Selected passage:
────
Reputation: 1079
Some of these transform functions respect the mock and others don't and I don't know why.
Here's a file called etl_job.py
. It contains various transform functions that use rdd.map
to add a column to a DataFrame
using the get_random_bool
function imported from dependencies.utils
.
# etl_job.py
from dependencies.utils import get_random_bool
def transform_data1(df):
return df.rdd.map(lambda row: row+(get_random_bool(),)).toDF()
def transform_data2(df):
g = lambda row: row+(get_random_bool(),)
return df.rdd.map(lambda row: g(row)).toDF()
def transform_data3(df):
g = lambda row: row+(get_random_bool(),)
h = lambda row: g(row)
return df.rdd.map(lambda row: h(row)).toDF()
def transform_data4(df):
return df.rdd.map(lambda row: f(row)).toDF()
def transform_data5(df):
g = lambda row: f(row)
return df.rdd.map(lambda row: g(row)).toDF()
def f(row):
return row+(get_random_bool(),)
This test file tries to patch the get_random_bool
function that is imported in jobs.etl_job.py
.
from pyspark.sql import SparkSession
from unittest.mock import patch
from jobs.etl_job import transform_data1, transform_data2, transform_data3, transform_data4, transform_data5
# Create SparkSession
spark = SparkSession.builder \
.master('local[1]') \
.appName('Time Tests') \
.getOrCreate()
spark.sparkContext.setLogLevel("WARN")
df = spark.createDataFrame([["1"],["2"]])
print('original dataframe')
df.show()
with patch('jobs.etl_job.get_random_bool') as f:
f.return_value = 'notabool'
df_t = transform_data1(df)
print('with transform_data1')
df_t.show()
df_t = transform_data2(df)
print('with transform_data2')
df_t.show()
df_t = transform_data3(df)
print('with transform_data3')
────
Assignment 1: In the records, edit the lines between the one holding "State in degrees" and the one holding "Answer: The colorful", inclusive, so that "torso" becomes "upper body". Leave everything else unchanged.
────
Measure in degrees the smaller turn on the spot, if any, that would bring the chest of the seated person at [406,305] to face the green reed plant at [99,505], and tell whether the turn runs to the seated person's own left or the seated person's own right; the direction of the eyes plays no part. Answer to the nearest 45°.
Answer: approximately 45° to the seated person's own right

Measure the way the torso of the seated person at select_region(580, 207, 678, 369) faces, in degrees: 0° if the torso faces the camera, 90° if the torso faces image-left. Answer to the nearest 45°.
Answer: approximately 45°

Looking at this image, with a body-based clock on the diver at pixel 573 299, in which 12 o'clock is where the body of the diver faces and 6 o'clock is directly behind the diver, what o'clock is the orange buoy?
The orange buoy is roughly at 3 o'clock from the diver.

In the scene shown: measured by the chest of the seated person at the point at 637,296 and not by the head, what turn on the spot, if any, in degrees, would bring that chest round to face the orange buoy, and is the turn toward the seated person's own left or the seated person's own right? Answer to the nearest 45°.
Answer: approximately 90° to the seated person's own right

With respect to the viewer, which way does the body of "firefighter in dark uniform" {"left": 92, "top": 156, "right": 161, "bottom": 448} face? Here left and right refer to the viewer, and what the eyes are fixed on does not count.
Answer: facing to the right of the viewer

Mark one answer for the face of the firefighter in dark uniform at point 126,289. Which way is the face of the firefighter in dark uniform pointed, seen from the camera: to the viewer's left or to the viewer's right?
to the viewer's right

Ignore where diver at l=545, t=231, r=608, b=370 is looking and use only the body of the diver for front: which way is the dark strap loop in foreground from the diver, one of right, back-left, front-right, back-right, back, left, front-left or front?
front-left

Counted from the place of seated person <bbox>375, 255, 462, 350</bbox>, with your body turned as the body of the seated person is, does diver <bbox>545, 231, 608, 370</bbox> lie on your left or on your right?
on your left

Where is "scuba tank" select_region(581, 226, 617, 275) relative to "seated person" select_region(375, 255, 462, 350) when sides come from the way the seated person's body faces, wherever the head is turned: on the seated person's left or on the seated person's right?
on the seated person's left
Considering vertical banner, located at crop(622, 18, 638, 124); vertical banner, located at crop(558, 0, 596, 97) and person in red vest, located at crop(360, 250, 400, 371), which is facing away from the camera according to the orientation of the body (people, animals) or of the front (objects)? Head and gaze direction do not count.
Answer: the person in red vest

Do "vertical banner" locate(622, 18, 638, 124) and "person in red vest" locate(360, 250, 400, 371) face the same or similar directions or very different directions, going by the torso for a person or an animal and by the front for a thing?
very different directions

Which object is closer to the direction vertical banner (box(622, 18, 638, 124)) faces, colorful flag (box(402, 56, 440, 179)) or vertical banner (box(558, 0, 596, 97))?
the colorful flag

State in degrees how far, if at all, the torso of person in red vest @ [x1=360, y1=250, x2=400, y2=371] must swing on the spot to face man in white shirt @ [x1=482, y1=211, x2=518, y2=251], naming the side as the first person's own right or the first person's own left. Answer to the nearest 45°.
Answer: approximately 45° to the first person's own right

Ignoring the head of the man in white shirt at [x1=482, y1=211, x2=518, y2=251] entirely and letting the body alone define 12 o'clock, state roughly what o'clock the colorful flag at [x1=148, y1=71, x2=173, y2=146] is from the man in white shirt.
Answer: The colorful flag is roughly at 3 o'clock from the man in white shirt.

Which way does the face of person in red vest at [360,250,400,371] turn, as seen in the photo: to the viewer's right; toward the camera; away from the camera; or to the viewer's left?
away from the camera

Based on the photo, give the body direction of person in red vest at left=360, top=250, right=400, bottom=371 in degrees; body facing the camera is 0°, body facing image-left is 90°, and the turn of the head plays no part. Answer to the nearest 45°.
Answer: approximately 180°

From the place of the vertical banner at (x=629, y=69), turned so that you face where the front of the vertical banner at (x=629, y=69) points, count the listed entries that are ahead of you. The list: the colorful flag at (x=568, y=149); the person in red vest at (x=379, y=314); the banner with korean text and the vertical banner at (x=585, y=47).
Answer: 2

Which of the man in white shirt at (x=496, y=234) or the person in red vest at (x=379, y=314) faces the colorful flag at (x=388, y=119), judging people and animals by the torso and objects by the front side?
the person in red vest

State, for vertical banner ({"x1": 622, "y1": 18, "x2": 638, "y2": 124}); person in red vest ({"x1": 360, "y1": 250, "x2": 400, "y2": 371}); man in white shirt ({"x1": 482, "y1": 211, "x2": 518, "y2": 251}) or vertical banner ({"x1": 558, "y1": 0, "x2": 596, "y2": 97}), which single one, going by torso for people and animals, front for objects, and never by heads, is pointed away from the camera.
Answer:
────
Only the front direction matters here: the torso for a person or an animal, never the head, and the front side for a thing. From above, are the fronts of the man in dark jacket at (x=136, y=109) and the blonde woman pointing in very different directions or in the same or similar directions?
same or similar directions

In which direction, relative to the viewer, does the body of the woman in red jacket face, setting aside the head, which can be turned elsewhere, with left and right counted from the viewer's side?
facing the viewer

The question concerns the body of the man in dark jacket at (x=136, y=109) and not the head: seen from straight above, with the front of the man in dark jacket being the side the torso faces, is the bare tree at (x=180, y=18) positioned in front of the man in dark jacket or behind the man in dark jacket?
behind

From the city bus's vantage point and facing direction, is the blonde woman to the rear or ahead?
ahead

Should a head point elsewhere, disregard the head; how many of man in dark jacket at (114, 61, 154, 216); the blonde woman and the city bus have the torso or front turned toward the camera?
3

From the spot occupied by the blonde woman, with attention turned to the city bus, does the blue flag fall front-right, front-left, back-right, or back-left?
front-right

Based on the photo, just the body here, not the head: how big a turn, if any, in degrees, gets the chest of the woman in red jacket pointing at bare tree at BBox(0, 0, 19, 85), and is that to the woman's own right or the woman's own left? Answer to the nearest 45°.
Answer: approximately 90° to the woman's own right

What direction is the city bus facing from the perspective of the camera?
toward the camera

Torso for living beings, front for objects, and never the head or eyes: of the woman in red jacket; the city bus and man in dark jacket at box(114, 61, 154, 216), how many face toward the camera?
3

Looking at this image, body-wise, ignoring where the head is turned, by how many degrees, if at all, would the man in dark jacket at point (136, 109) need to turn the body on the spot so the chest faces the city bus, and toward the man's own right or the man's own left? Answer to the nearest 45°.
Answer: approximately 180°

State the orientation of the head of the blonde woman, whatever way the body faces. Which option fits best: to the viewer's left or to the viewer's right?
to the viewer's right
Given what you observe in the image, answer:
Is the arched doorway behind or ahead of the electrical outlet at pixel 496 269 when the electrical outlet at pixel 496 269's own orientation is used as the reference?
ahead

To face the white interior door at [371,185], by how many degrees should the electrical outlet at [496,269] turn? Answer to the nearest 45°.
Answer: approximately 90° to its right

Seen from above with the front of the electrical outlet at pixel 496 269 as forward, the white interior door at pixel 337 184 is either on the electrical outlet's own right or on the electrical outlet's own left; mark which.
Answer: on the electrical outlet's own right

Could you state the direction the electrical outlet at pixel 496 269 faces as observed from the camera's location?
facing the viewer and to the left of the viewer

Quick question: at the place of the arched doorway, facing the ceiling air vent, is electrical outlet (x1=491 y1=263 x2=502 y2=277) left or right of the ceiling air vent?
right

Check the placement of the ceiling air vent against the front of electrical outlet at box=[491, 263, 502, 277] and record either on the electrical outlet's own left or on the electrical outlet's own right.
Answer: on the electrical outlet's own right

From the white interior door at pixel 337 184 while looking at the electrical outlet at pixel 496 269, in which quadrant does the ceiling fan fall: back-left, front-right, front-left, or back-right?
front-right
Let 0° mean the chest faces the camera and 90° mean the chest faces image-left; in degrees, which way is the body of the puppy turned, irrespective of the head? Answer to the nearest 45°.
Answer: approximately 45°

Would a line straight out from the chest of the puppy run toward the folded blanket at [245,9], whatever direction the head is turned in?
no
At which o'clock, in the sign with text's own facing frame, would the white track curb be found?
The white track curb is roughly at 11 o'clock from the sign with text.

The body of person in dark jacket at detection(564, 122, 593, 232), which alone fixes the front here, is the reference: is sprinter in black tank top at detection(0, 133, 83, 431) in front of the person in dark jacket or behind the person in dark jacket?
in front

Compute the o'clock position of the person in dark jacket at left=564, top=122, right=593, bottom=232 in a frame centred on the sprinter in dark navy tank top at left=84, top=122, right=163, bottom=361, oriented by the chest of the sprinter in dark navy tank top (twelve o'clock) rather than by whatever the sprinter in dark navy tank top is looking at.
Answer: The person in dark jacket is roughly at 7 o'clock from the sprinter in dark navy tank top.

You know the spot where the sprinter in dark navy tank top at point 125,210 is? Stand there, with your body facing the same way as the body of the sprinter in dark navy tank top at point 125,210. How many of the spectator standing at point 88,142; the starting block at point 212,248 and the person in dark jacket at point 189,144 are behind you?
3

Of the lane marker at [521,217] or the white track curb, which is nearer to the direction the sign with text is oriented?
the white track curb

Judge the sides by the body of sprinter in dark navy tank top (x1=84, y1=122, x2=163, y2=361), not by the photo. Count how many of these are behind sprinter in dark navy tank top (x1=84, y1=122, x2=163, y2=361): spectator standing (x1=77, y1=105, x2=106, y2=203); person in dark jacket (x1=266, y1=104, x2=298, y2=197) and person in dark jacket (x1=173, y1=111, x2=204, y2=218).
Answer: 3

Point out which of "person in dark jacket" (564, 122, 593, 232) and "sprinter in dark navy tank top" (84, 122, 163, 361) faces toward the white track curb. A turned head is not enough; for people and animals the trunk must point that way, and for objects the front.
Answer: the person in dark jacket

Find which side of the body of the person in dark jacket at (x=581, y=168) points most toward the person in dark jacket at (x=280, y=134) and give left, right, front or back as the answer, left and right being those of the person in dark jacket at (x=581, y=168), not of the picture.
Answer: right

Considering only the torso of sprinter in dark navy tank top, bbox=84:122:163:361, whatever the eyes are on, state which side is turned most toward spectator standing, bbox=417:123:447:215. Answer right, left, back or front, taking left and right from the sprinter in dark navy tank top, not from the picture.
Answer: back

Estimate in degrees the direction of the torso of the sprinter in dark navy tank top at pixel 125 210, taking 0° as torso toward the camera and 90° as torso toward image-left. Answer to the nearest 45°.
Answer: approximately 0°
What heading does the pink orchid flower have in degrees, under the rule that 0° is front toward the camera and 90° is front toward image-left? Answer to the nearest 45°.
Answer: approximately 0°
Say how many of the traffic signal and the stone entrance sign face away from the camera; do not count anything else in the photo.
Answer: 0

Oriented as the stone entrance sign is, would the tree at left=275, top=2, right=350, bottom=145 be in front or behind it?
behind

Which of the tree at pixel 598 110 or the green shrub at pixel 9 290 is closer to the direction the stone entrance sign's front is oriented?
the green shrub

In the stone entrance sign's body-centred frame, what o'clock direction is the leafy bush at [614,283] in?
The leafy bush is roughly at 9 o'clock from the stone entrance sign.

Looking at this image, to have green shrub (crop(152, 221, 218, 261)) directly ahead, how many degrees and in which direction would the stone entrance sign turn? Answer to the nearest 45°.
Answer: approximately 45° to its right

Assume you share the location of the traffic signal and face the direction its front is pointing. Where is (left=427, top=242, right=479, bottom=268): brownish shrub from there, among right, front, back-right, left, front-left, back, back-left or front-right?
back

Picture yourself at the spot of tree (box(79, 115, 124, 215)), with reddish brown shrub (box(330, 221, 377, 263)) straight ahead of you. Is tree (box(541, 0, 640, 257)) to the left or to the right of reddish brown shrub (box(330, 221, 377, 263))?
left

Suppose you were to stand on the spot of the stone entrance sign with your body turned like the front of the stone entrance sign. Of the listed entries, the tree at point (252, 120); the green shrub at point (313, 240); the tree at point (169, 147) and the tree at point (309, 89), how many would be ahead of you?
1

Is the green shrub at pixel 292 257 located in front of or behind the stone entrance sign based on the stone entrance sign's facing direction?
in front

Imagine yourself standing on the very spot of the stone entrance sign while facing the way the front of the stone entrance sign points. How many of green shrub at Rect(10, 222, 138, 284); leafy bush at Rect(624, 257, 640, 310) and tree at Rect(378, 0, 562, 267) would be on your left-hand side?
────
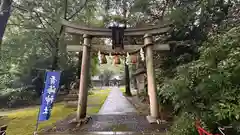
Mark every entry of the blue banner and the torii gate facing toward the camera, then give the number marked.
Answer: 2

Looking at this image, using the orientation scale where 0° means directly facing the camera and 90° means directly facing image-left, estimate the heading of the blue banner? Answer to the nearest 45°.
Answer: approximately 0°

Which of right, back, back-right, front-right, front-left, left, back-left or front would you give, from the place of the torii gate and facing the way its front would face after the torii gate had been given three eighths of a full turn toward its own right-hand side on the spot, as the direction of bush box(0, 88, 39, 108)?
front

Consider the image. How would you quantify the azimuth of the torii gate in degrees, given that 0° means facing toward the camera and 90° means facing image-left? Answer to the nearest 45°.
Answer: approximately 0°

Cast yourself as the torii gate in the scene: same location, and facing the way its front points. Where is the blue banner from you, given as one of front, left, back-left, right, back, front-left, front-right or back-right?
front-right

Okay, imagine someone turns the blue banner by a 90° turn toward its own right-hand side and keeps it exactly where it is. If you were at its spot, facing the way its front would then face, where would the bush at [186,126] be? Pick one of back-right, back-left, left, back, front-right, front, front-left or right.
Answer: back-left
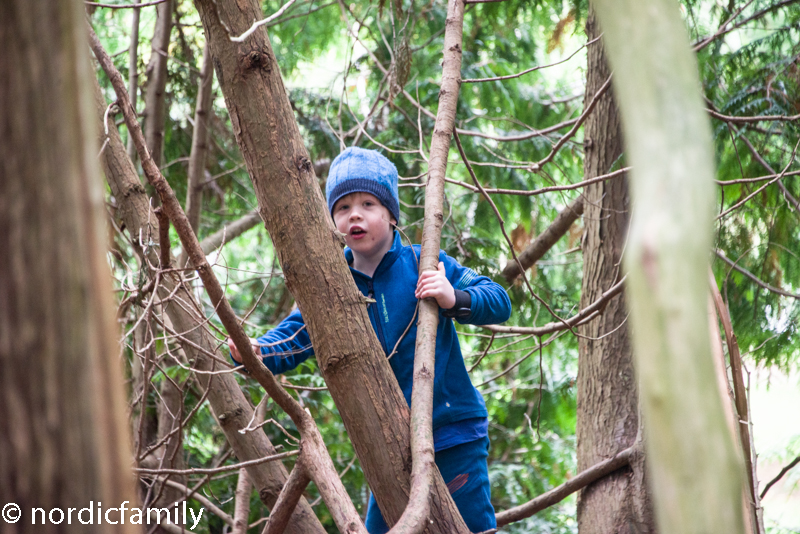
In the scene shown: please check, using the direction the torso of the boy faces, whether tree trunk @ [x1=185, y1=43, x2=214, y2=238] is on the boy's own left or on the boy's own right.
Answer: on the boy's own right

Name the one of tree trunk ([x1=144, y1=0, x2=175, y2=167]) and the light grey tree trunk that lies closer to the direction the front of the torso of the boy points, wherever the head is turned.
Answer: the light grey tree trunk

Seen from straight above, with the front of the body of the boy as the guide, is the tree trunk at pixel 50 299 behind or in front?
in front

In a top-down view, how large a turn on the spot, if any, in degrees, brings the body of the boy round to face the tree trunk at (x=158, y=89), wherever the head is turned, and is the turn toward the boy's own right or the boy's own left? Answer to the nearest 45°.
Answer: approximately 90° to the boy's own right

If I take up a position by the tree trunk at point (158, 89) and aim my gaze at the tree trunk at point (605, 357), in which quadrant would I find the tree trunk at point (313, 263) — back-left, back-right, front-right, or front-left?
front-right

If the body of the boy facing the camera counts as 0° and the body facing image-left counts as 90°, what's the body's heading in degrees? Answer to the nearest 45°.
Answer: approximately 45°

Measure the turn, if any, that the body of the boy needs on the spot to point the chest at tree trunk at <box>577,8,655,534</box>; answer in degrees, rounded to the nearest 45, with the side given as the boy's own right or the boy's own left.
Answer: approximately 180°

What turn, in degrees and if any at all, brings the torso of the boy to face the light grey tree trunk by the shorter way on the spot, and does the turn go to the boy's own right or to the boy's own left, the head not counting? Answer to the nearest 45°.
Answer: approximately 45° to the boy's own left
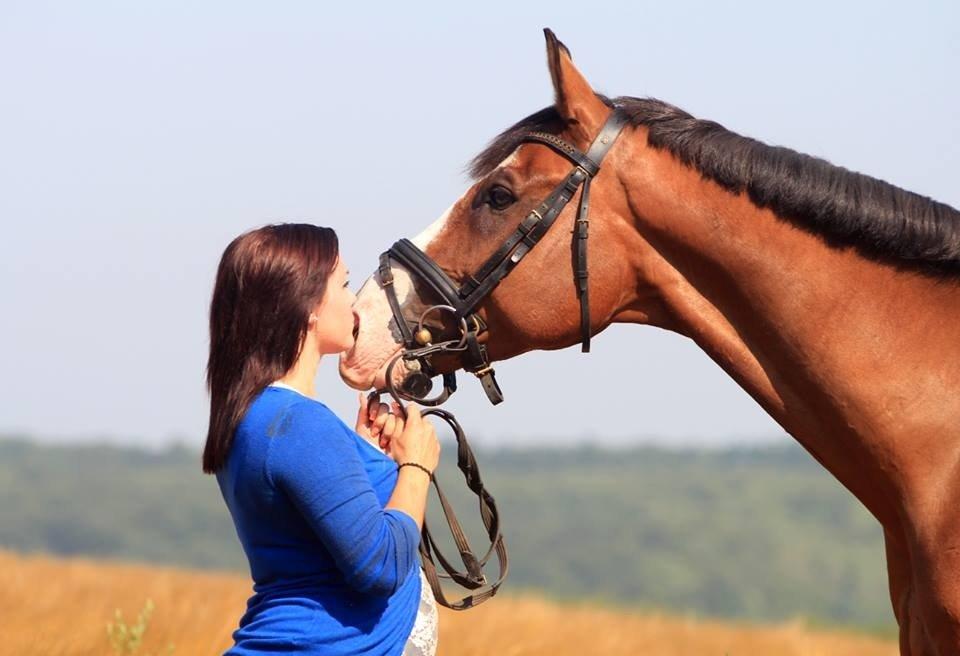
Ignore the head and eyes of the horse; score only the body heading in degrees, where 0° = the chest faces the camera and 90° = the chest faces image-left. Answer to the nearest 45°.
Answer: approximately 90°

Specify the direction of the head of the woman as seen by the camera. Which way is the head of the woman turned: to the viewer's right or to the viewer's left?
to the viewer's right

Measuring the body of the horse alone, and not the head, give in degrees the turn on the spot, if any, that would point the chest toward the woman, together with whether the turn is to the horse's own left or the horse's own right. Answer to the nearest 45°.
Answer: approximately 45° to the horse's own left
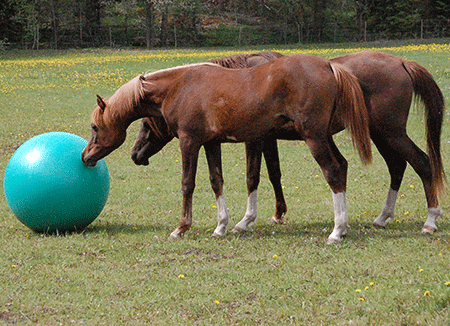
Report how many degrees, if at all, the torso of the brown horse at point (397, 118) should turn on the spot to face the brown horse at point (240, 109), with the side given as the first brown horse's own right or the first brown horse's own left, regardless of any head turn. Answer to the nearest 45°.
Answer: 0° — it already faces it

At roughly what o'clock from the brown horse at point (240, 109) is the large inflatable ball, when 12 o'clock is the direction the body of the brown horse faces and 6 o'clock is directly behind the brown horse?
────
Assignment 2: In the thread about patching get_random_bool, condense the paragraph starting "Here's a file called etl_job.py" into one short sentence.

Exercise response 1:
State in degrees how far, if at all, the upper body of person in red vest @ [x1=360, y1=250, x2=400, y2=371] must swing on the spot to face man in white shirt @ [x1=482, y1=211, x2=518, y2=251], naming the side as the first person's own right or the first person's own left. Answer to the nearest 45°.
Answer: approximately 45° to the first person's own right

Ignoring the head of the man in white shirt at [x1=482, y1=211, x2=518, y2=251] entirely and letting the body alone define 12 o'clock, state roughly what o'clock the colorful flag at [x1=148, y1=71, x2=173, y2=146] is from the man in white shirt.
Answer: The colorful flag is roughly at 3 o'clock from the man in white shirt.

Exercise response 2: The file etl_job.py has several transform functions that use rdd.map to add a DataFrame column with get_random_bool, imported from dependencies.utils.